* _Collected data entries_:
--------------------------------

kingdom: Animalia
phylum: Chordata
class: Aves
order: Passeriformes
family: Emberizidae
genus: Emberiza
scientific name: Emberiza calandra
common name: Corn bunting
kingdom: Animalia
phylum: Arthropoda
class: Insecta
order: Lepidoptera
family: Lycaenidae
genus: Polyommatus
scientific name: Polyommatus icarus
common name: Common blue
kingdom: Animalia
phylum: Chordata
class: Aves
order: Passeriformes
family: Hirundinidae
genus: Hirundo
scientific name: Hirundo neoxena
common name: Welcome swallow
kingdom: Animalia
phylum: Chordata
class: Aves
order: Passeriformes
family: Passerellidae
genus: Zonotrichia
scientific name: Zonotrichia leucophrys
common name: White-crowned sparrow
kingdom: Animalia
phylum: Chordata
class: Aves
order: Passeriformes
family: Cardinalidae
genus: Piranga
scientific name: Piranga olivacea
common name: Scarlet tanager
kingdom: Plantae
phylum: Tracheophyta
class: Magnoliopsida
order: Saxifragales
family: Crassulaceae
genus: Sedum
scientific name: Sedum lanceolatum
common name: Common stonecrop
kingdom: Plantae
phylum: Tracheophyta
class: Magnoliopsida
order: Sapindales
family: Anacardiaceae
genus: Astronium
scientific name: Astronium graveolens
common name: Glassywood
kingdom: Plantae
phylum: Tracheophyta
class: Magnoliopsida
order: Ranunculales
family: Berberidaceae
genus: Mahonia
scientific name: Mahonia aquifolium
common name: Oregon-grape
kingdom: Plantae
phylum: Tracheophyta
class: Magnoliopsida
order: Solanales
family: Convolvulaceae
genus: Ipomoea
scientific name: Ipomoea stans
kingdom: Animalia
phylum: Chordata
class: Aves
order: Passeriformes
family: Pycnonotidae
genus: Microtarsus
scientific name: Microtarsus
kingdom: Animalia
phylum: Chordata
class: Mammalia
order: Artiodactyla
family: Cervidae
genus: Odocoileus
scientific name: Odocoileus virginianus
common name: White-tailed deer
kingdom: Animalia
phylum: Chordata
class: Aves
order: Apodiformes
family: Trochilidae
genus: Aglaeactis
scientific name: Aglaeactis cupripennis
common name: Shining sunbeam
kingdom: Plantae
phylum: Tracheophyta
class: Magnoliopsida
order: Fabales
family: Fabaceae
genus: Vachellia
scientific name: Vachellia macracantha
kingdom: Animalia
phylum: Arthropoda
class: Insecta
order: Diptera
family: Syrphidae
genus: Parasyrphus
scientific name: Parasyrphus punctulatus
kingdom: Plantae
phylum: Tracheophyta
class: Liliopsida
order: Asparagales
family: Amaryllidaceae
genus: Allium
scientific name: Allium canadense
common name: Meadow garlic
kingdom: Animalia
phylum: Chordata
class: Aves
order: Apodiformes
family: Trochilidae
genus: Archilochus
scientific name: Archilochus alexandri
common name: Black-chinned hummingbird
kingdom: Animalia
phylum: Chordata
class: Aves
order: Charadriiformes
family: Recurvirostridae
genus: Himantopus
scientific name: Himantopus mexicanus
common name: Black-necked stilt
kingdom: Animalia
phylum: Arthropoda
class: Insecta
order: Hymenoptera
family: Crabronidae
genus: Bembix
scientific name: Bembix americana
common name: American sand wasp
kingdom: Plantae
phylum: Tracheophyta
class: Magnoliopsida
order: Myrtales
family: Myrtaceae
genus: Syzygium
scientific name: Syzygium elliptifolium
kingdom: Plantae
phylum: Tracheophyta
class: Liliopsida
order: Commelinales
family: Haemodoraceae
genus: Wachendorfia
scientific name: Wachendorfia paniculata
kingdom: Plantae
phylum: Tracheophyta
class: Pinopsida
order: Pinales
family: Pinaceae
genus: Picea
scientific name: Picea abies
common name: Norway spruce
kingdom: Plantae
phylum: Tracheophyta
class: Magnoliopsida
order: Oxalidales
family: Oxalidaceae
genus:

--------------------------------

* _Short task_:
Copy out every line above word for word, in the same order.

* _Full answer_:
kingdom: Animalia
phylum: Chordata
class: Aves
order: Passeriformes
family: Emberizidae
genus: Emberiza
scientific name: Emberiza calandra
common name: Corn bunting
kingdom: Animalia
phylum: Arthropoda
class: Insecta
order: Lepidoptera
family: Lycaenidae
genus: Polyommatus
scientific name: Polyommatus icarus
common name: Common blue
kingdom: Animalia
phylum: Chordata
class: Aves
order: Passeriformes
family: Hirundinidae
genus: Hirundo
scientific name: Hirundo neoxena
common name: Welcome swallow
kingdom: Animalia
phylum: Chordata
class: Aves
order: Passeriformes
family: Passerellidae
genus: Zonotrichia
scientific name: Zonotrichia leucophrys
common name: White-crowned sparrow
kingdom: Animalia
phylum: Chordata
class: Aves
order: Passeriformes
family: Cardinalidae
genus: Piranga
scientific name: Piranga olivacea
common name: Scarlet tanager
kingdom: Plantae
phylum: Tracheophyta
class: Magnoliopsida
order: Saxifragales
family: Crassulaceae
genus: Sedum
scientific name: Sedum lanceolatum
common name: Common stonecrop
kingdom: Plantae
phylum: Tracheophyta
class: Magnoliopsida
order: Sapindales
family: Anacardiaceae
genus: Astronium
scientific name: Astronium graveolens
common name: Glassywood
kingdom: Plantae
phylum: Tracheophyta
class: Magnoliopsida
order: Ranunculales
family: Berberidaceae
genus: Mahonia
scientific name: Mahonia aquifolium
common name: Oregon-grape
kingdom: Plantae
phylum: Tracheophyta
class: Magnoliopsida
order: Solanales
family: Convolvulaceae
genus: Ipomoea
scientific name: Ipomoea stans
kingdom: Animalia
phylum: Chordata
class: Aves
order: Passeriformes
family: Pycnonotidae
genus: Microtarsus
scientific name: Microtarsus
kingdom: Animalia
phylum: Chordata
class: Mammalia
order: Artiodactyla
family: Cervidae
genus: Odocoileus
scientific name: Odocoileus virginianus
common name: White-tailed deer
kingdom: Animalia
phylum: Chordata
class: Aves
order: Apodiformes
family: Trochilidae
genus: Aglaeactis
scientific name: Aglaeactis cupripennis
common name: Shining sunbeam
kingdom: Plantae
phylum: Tracheophyta
class: Magnoliopsida
order: Fabales
family: Fabaceae
genus: Vachellia
scientific name: Vachellia macracantha
kingdom: Animalia
phylum: Arthropoda
class: Insecta
order: Diptera
family: Syrphidae
genus: Parasyrphus
scientific name: Parasyrphus punctulatus
kingdom: Plantae
phylum: Tracheophyta
class: Liliopsida
order: Asparagales
family: Amaryllidaceae
genus: Allium
scientific name: Allium canadense
common name: Meadow garlic
kingdom: Animalia
phylum: Chordata
class: Aves
order: Apodiformes
family: Trochilidae
genus: Archilochus
scientific name: Archilochus alexandri
common name: Black-chinned hummingbird
kingdom: Animalia
phylum: Chordata
class: Aves
order: Charadriiformes
family: Recurvirostridae
genus: Himantopus
scientific name: Himantopus mexicanus
common name: Black-necked stilt
kingdom: Animalia
phylum: Arthropoda
class: Insecta
order: Hymenoptera
family: Crabronidae
genus: Bembix
scientific name: Bembix americana
common name: American sand wasp
kingdom: Plantae
phylum: Tracheophyta
class: Magnoliopsida
order: Myrtales
family: Myrtaceae
genus: Syzygium
scientific name: Syzygium elliptifolium
kingdom: Plantae
phylum: Tracheophyta
class: Liliopsida
order: Commelinales
family: Haemodoraceae
genus: Wachendorfia
scientific name: Wachendorfia paniculata
kingdom: Plantae
phylum: Tracheophyta
class: Pinopsida
order: Pinales
family: Pinaceae
genus: Picea
scientific name: Picea abies
common name: Norway spruce
kingdom: Plantae
phylum: Tracheophyta
class: Magnoliopsida
order: Oxalidales
family: Oxalidaceae
genus:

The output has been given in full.